A film was made from the novel in 1974 with Robert Redford and Mia Farrow in the leading roles. A new version is being filmed this year in 3D with Leonardo DiCaprio and Carey Mulligan in the leading roles. This new Great Gatsby film is scheduled to be released on 25 December 2012.
At first, when we drove to Steppingstones Park, we went to the U.S. Merchant Marine Academy which is also located in the Kings Point area of Great Neck. We were stopped by the guards. I later found out that this was originally the estate of Walter P. Chrysler, Jr. the auto magnate.
In 1941 the U.S. Government purchased a 12-acre waterfront parcel of land and the Chrysler mansion. Later it became the United States Merchant Marine Academy. The Chrysler mansion is now one of the academy’s halls (Wiley Hall.) There is a small museum on the property that we tried to visit but it was closed and the guard at the academy’s entrance gave us directions to the park. Here are some pictures of the USMMA from their sites.

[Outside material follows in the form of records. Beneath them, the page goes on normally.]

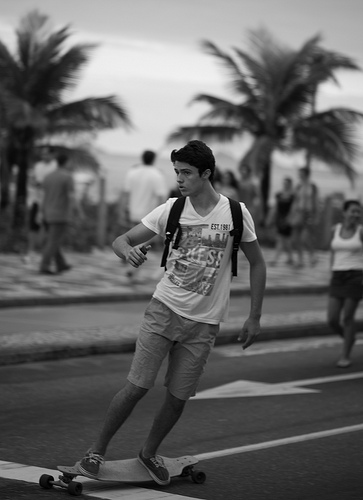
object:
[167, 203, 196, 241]
strap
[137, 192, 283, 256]
backpack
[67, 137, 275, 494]
boy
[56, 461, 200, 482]
skateboard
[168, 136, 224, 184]
hair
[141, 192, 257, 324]
shirt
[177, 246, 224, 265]
logo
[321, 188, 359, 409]
woman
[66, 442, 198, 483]
shoe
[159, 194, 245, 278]
straps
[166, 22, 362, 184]
palm tree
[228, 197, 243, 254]
strap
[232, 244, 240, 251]
buckle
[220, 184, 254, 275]
strap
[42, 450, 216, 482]
skateboard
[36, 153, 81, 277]
man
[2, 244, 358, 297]
sidewalk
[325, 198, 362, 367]
woman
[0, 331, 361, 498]
street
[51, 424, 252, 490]
skateboard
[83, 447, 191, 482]
skateboard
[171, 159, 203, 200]
facial expression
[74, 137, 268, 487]
kid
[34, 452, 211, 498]
skateboard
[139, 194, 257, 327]
shortsleeve shirt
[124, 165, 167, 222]
shortsleeve shirt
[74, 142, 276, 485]
man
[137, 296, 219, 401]
shorts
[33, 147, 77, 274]
man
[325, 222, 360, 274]
tank top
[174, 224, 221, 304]
design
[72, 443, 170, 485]
shoes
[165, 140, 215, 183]
hair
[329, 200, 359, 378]
woman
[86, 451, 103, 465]
laces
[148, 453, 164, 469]
laces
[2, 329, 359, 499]
plain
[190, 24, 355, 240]
tree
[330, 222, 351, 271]
shirt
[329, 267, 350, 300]
skirt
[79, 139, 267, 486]
male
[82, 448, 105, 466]
shoelace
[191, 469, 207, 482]
wheel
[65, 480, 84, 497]
wheel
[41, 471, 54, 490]
wheel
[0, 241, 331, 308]
sidewalk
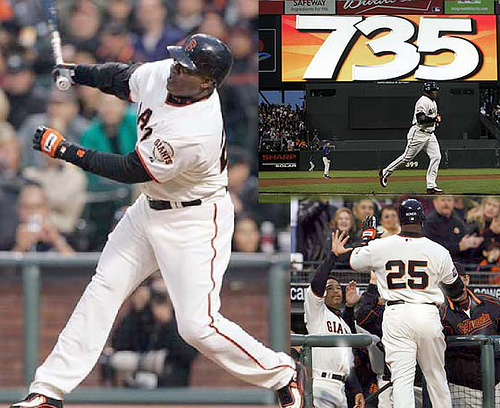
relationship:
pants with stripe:
[27, 188, 297, 395] [204, 197, 262, 369]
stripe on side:
[204, 197, 262, 369] [205, 173, 298, 374]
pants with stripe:
[386, 125, 448, 187] [205, 201, 295, 371]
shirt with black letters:
[131, 59, 235, 203] [132, 100, 173, 170]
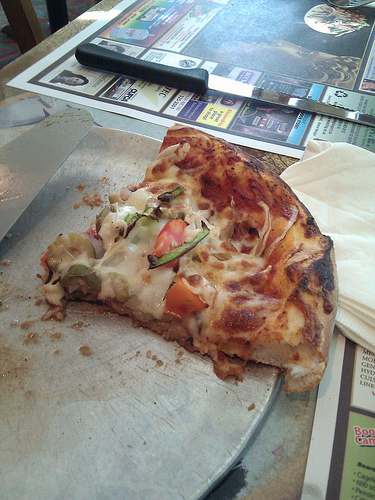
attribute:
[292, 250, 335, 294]
spot — burnt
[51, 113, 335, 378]
pizza — some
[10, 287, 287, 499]
pan — metal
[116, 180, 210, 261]
peppers — green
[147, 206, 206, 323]
tomatoes — some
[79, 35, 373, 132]
knife — one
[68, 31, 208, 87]
handle — black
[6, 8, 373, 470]
table — one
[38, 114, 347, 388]
pizza — thick, crusty, cooked, silver 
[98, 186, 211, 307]
cheese — melted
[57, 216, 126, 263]
onions — red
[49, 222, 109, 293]
olives — green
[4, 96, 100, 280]
server — metal, pizza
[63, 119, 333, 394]
slice — pizza, one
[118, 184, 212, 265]
peppers — green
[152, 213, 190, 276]
tomato — red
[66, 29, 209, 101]
handle — black 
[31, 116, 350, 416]
slice — large 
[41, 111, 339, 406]
cheesy pizza — cheesy 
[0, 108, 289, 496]
silver pan — round 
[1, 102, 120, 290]
silver spatula — silver 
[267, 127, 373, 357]
white napkins — white 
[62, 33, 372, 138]
knife — black handled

Steppingstones Park was also purchased from the Chrysler estate and overlooks Long Island Sound as well. First, we visited the beautiful garden there. Again, no one was around but there were many empty chairs. The garden is beautifully maintained.
It was a joy to take pictures of flowers and the fountain even though it was quite overcast.

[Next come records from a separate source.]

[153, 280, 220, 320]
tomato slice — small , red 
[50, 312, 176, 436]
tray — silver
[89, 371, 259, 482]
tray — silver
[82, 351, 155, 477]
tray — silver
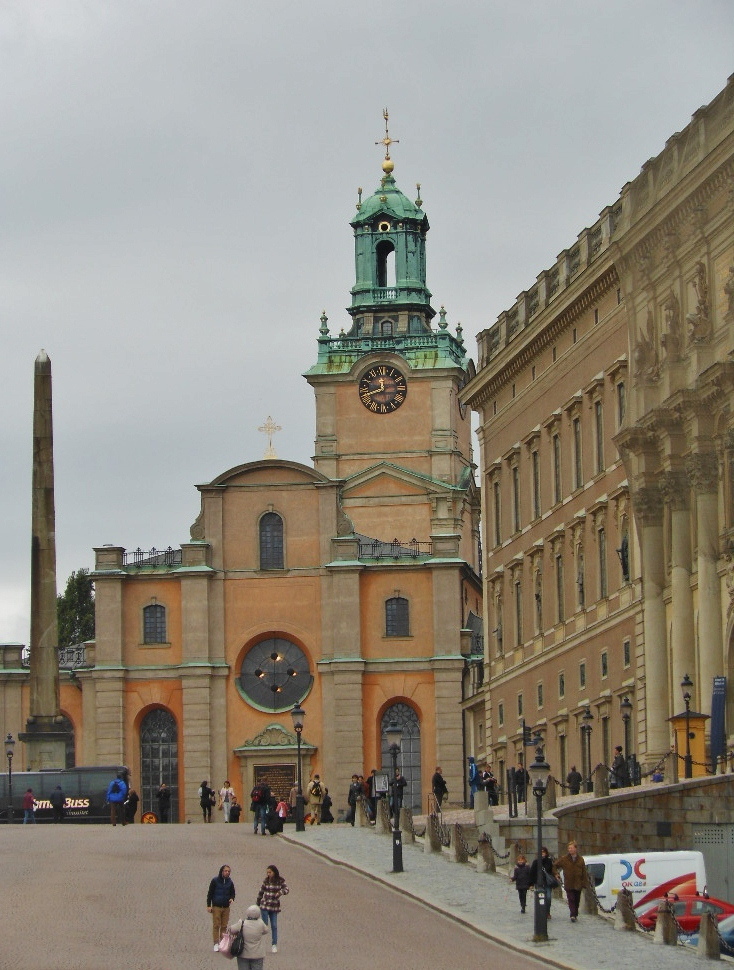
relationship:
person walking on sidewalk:
[552, 840, 587, 922] [284, 819, 691, 964]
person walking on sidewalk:
[529, 846, 553, 920] [284, 819, 691, 964]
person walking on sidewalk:
[509, 854, 531, 913] [284, 819, 691, 964]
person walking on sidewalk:
[552, 840, 587, 922] [277, 826, 733, 967]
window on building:
[386, 597, 410, 636] [72, 423, 464, 804]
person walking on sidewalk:
[256, 865, 288, 954] [284, 819, 691, 964]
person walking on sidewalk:
[207, 865, 236, 952] [284, 819, 691, 964]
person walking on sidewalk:
[350, 771, 363, 828] [284, 819, 691, 964]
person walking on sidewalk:
[557, 836, 590, 913] [277, 831, 676, 967]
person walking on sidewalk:
[532, 836, 557, 910] [277, 831, 676, 967]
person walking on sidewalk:
[509, 854, 531, 913] [277, 831, 676, 967]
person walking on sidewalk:
[428, 763, 450, 820] [277, 831, 676, 967]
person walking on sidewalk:
[392, 766, 410, 823] [277, 831, 676, 967]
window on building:
[143, 605, 166, 644] [19, 108, 480, 819]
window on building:
[386, 597, 410, 636] [1, 273, 488, 825]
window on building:
[386, 597, 410, 636] [19, 108, 480, 819]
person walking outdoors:
[204, 860, 238, 950] [1, 4, 712, 966]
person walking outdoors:
[225, 900, 271, 966] [1, 4, 712, 966]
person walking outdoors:
[256, 865, 288, 954] [1, 4, 712, 966]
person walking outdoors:
[509, 854, 531, 913] [1, 4, 712, 966]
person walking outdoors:
[552, 840, 587, 922] [1, 4, 712, 966]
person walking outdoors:
[505, 852, 537, 912] [1, 4, 712, 966]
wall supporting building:
[221, 469, 325, 819] [19, 108, 480, 819]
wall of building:
[206, 467, 395, 617] [210, 454, 348, 603]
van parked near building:
[560, 851, 706, 911] [453, 70, 702, 802]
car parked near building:
[635, 887, 712, 932] [453, 70, 702, 802]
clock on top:
[359, 365, 407, 415] [301, 106, 476, 376]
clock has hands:
[359, 365, 407, 415] [366, 359, 402, 395]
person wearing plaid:
[250, 853, 291, 886] [258, 876, 294, 905]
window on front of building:
[250, 505, 294, 574] [19, 108, 480, 819]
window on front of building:
[380, 589, 412, 639] [19, 108, 480, 819]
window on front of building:
[138, 599, 175, 656] [19, 108, 480, 819]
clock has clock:
[354, 359, 410, 415] [359, 365, 407, 415]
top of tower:
[299, 86, 464, 374] [307, 98, 507, 810]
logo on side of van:
[609, 854, 657, 884] [574, 842, 711, 915]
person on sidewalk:
[509, 854, 531, 913] [312, 826, 505, 942]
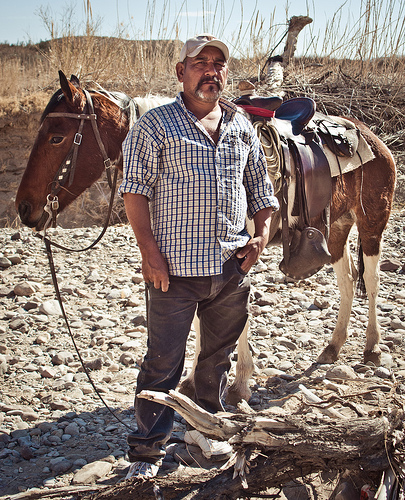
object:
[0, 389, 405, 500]
logs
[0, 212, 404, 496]
rocky ground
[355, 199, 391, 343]
legs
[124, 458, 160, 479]
shoe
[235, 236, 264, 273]
hand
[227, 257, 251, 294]
pocket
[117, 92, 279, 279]
shirt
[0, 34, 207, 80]
hill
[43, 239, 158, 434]
strap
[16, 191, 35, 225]
snout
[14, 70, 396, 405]
horse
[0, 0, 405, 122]
weed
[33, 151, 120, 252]
straps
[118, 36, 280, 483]
man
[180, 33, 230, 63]
cap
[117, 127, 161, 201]
sleeve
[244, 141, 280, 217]
sleeve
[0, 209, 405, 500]
ground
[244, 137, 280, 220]
sleeve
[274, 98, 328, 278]
saddle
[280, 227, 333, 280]
holder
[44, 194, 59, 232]
bit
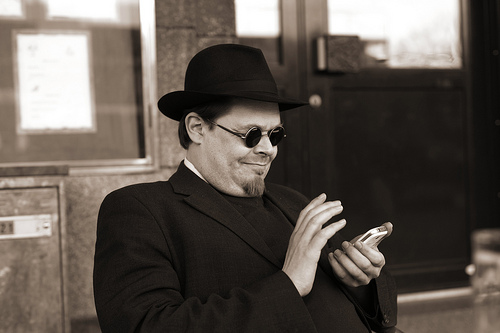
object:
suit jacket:
[88, 172, 401, 331]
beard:
[242, 175, 272, 200]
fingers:
[294, 191, 346, 250]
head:
[174, 99, 288, 200]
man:
[89, 42, 398, 332]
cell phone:
[352, 221, 387, 258]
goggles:
[207, 118, 285, 151]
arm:
[90, 184, 350, 331]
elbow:
[92, 297, 191, 329]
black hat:
[155, 40, 310, 120]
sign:
[17, 35, 92, 130]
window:
[0, 0, 158, 178]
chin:
[229, 172, 269, 202]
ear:
[181, 110, 205, 145]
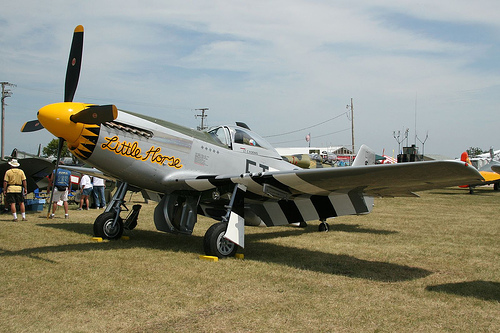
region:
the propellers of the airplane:
[17, 19, 118, 228]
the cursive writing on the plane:
[100, 130, 187, 174]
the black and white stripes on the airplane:
[198, 165, 365, 219]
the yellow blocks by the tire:
[89, 223, 106, 248]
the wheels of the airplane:
[94, 208, 239, 255]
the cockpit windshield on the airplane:
[209, 126, 276, 161]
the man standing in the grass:
[0, 156, 40, 224]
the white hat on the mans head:
[6, 155, 26, 168]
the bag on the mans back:
[53, 168, 74, 188]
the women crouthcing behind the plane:
[74, 170, 96, 217]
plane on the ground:
[23, 58, 475, 264]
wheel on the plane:
[206, 228, 236, 263]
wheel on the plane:
[90, 214, 135, 245]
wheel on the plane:
[158, 216, 198, 242]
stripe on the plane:
[277, 202, 296, 226]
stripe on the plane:
[316, 206, 331, 224]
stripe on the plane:
[352, 193, 374, 211]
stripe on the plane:
[247, 206, 282, 229]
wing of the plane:
[283, 163, 468, 203]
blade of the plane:
[73, 108, 133, 131]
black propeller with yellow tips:
[20, 19, 126, 178]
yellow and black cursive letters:
[101, 127, 188, 168]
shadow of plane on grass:
[3, 218, 432, 305]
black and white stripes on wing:
[190, 155, 372, 235]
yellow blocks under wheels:
[89, 210, 250, 263]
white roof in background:
[280, 143, 355, 161]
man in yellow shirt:
[0, 155, 32, 220]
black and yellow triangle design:
[76, 103, 104, 168]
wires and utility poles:
[1, 77, 358, 194]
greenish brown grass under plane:
[1, 179, 499, 331]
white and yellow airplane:
[20, 25, 497, 257]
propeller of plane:
[70, 104, 117, 124]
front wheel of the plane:
[93, 210, 125, 241]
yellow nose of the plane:
[35, 100, 84, 147]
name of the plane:
[101, 133, 183, 170]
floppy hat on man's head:
[8, 156, 21, 167]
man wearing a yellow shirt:
[3, 166, 25, 191]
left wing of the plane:
[168, 159, 485, 186]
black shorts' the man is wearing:
[6, 191, 26, 203]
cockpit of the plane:
[203, 122, 258, 146]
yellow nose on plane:
[42, 88, 93, 140]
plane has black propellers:
[5, 52, 117, 187]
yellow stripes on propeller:
[47, 21, 95, 49]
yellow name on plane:
[97, 118, 187, 194]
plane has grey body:
[120, 111, 298, 203]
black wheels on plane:
[38, 191, 275, 289]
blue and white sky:
[218, 13, 396, 175]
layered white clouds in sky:
[215, 25, 340, 127]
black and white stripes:
[247, 166, 370, 241]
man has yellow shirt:
[0, 157, 48, 214]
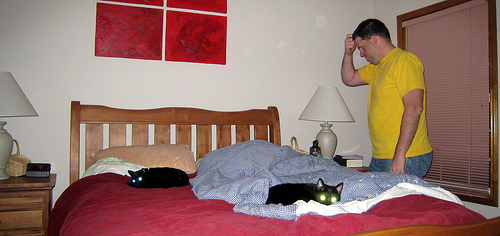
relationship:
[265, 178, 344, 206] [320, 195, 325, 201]
cat has an eye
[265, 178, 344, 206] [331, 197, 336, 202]
cat has an eye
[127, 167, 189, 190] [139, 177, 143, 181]
cat has an eye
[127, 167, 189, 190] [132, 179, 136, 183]
cat has an eye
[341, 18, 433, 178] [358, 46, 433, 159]
man wearing a shirt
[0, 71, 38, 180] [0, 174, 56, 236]
lamp on table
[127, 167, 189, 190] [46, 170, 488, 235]
cat laying on a blanket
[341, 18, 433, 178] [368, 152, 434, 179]
man wearing jeans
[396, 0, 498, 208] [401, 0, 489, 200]
window has blinds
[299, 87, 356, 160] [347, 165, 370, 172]
lamp on table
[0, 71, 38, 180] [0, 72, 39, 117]
lamp has a shade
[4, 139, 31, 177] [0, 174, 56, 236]
basket on table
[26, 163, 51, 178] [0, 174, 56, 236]
alarm clock on table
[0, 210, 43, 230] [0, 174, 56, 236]
drawer in table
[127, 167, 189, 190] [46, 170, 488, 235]
cat on blanket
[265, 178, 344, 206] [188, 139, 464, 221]
cat on a blanket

We walked in the grass toward the Bay and the Marina. There are nesting osprey – a threatened species – and wading birds in the marshes. (Osprey nest photo below courtesy of George DeCamp.)
Then we went all the way to the end of the Marina to look at the Bay.
There was a sign at the entrance indicating that it was prohibited to take any clams or shellfish from the area.
I thought crabs were considered a shellfish since they have a shell… I guess not as some people were catching them.
I tried to ask questions about the crabs to the lady catching them, but she did not understand English so I tried to speak French and she did not understand that either. She was Asian so I guess she could not understand the sign either. We then observed another person on the Bay – it looked like a senior gentlemen having fun, I guess, windsurfing. There was no wind though, so it was slow going… it even looked like for a while the sail was going to slip into the water but he was able to master it.
After following him for a while we went back closer to the shore to look at the birds. Some were wading in the mussel shells, which were plentiful.
It was fun watching the shore birds. I could have spent hours observing them and taking their photographs.
We had been in Steppingstones Marina for a while but could have lingered by the Long Island shore for much longer. It was a magical world of shorebirds, boats, crabs and osprey. The Marina was a good vantage point in front of the boundless water and the foggy air enveloping it all. But it was time to go. There will be more posts on our trip to the Gold Coast in the future.
“To stand at the edge of the sea, to sense the ebb and flow of the tides, to feel the breath of a mist moving over a great salt marsh, to watch the flight of shore birds that have swept up and down the surf lines of the continents for untold thousands of year, to see the running of the old eel and the young shad to the sea, is to have knowledge of things that are as nearly eternal as any earthly life can be.”
- Rachel Carson, American Marine Biologist and Conservationist (1907-1964.)